Bwaaaaaahahahaha!!! Damn you went in hard on Favre.

Lemme find out he cost you money or something!!!

Anonymous said...

I'll tell you what I'm sick and tired of

Your bamma ass talking week in and week out bout them cowgirls. I thought this shit stopped last year. Talk about the Washington Redskins! Talk about how we done stepped to the Eagles, Green Bay and yo teams bamma ass!

Hail Mutha Fucka!!!!

Unknown said...

UR fucking didn't even score om my D. We gave u the fucking game. R far as props go fuck the deadskins.

s. said...

Good looking out Ig.

A man who can't list his name has to resort to using Anonymous clearly knows that if we knew who he was we would FUCK THEM UP!

Brett F. is no doubt the idiot of this season. but it really is crazy how much attention he is getting. Shit he is getting millions and I have to believe that in his mind he is thinking just what you pointed out that damn I am going thru all this BS and I didn't even get to hit that shit. Another thing then I will leave this shit alone. What chick out there keeps pictures of your piece in her phone for years. Something ain't right about that chick.

If Cowboy's loose this wk we have to make some mid season changes. this is a fucking must win. Jerry must call up Jimmy J. and give him anything he wants to get this season under control. I will be damned if I will attend a super bowl for the first time and my team isn't even in contention to be in it.

oh yeah anonymous go fuck yourself. BITCH!

s. said...

that chick is bad son.

Hayden said...

First off, i will give you kudos for having an entertaining blog.
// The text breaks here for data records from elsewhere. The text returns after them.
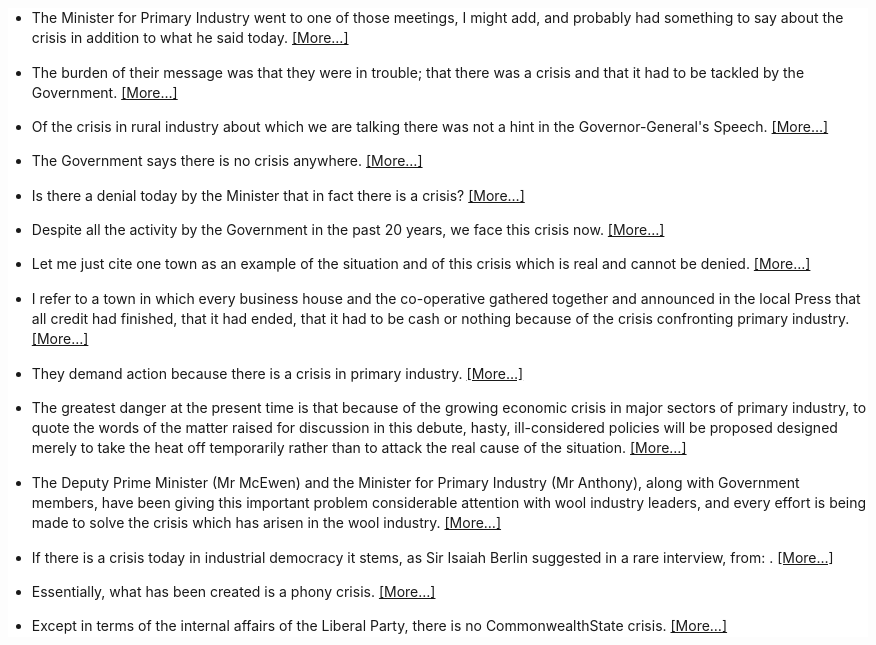 * The Minister for Primary Industry went to one of those meetings, I might add, and probably had something to say about the <span class="highlight">crisis</span> in addition to what he said today. [[More&hellip;]](https://historichansard.net/hofreps/1970/19700305_reps_27_hor66/#subdebate-23-0)

* The burden of their message was that they were in trouble; that there was a <span class="highlight">crisis</span> and that it had to be tackled by the Government. [[More&hellip;]](https://historichansard.net/hofreps/1970/19700305_reps_27_hor66/#subdebate-23-0)

* Of the <span class="highlight">crisis</span> in rural industry about which we are talking there was not a hint in the Governor-General's Speech. [[More&hellip;]](https://historichansard.net/hofreps/1970/19700305_reps_27_hor66/#subdebate-23-0)

* The Government says there is no <span class="highlight">crisis</span> anywhere. [[More&hellip;]](https://historichansard.net/hofreps/1970/19700305_reps_27_hor66/#subdebate-23-0)

* Is there a denial today by the Minister that in fact there is a <span class="highlight">crisis</span>? [[More&hellip;]](https://historichansard.net/hofreps/1970/19700305_reps_27_hor66/#subdebate-23-0)

* Despite all the activity by the Government in the past 20 years, we face this <span class="highlight">crisis</span> now. [[More&hellip;]](https://historichansard.net/hofreps/1970/19700305_reps_27_hor66/#subdebate-23-0)

* Let me just cite one town as an example of the situation and of this <span class="highlight">crisis</span> which is real and cannot be denied. [[More&hellip;]](https://historichansard.net/hofreps/1970/19700305_reps_27_hor66/#subdebate-23-0)

* I refer to a town in which every business house and the co-operative gathered together and announced in the local Press that all credit had finished, that it had ended, that it had to be cash or nothing because of the <span class="highlight">crisis</span> confronting primary industry. [[More&hellip;]](https://historichansard.net/hofreps/1970/19700305_reps_27_hor66/#subdebate-23-0)

* They demand action because there is a <span class="highlight">crisis</span> in primary industry. [[More&hellip;]](https://historichansard.net/hofreps/1970/19700305_reps_27_hor66/#subdebate-23-0)

* The greatest danger at the present time is that because of the growing economic <span class="highlight">crisis</span> in major sectors of primary industry, to quote the words of the matter raised for discussion in this debute, hasty, ill-considered policies will be proposed designed merely to take the heat off temporarily rather than to attack the real cause of the situation. [[More&hellip;]](https://historichansard.net/hofreps/1970/19700305_reps_27_hor66/#subdebate-23-0)

* The  Deputy  Prime Minister  (Mr McEwen)  and the Minister for Primary Industry  (Mr Anthony),  along with Government members, have been giving this important problem considerable attention with wool industry leaders, and every effort is being made to solve the <span class="highlight">crisis</span> which has arisen in the wool industry. [[More&hellip;]](https://historichansard.net/hofreps/1970/19700305_reps_27_hor66/#debate-26)

* If there is a <span class="highlight">crisis</span> today in industrial democracy it stems, as  Sir Isaiah  Berlin suggested in a rare interview, from:   . [[More&hellip;]](https://historichansard.net/hofreps/1970/19700305_reps_27_hor66/#subdebate-26-0)

* Essentially, what has been created is a phony <span class="highlight">crisis</span>. [[More&hellip;]](https://historichansard.net/hofreps/1970/19700305_reps_27_hor66/#subdebate-31-0)

* Except in terms of the internal affairs of the Liberal Party, there is no CommonwealthState <span class="highlight">crisis</span>. [[More&hellip;]](https://historichansard.net/hofreps/1970/19700305_reps_27_hor66/#subdebate-31-0)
I've been a closet (no homo) reader for sometime now and your mixing stats with humor is very entertaining.

My only complaint is that the Low Down is considered to be your take on sports, correct? Then base your blog on SPORTS and not just your team. After reading, I feel there's countless other NFL teams I want to hear your insight on. But I'm being force fed Dallas Cowboy news as if I really cared (Wade Phillips must go! OK we get it). And don't get me wrong, I'm not a Cowboy hater. But I would like to hear more about my Chicago Bears since we still have the best record in the NFC despite injuries. I would like to hear more about the trials concerning the New Orleans Saints (they are the SUPERBOWL champions, right?) and not just 3 lines joking Reggie Bush.

Just broaden your topics a little or rename your blog appropriately The Dallas Cowboys chronicles.

Unknown said...

Nice to hear from you Hayden. Excellent points made. I will take your points into consideration and I will talk about more teams. Make yourself known and encorage others to read and I will expand my coverage. Nice line about the Cowboy Chronicles.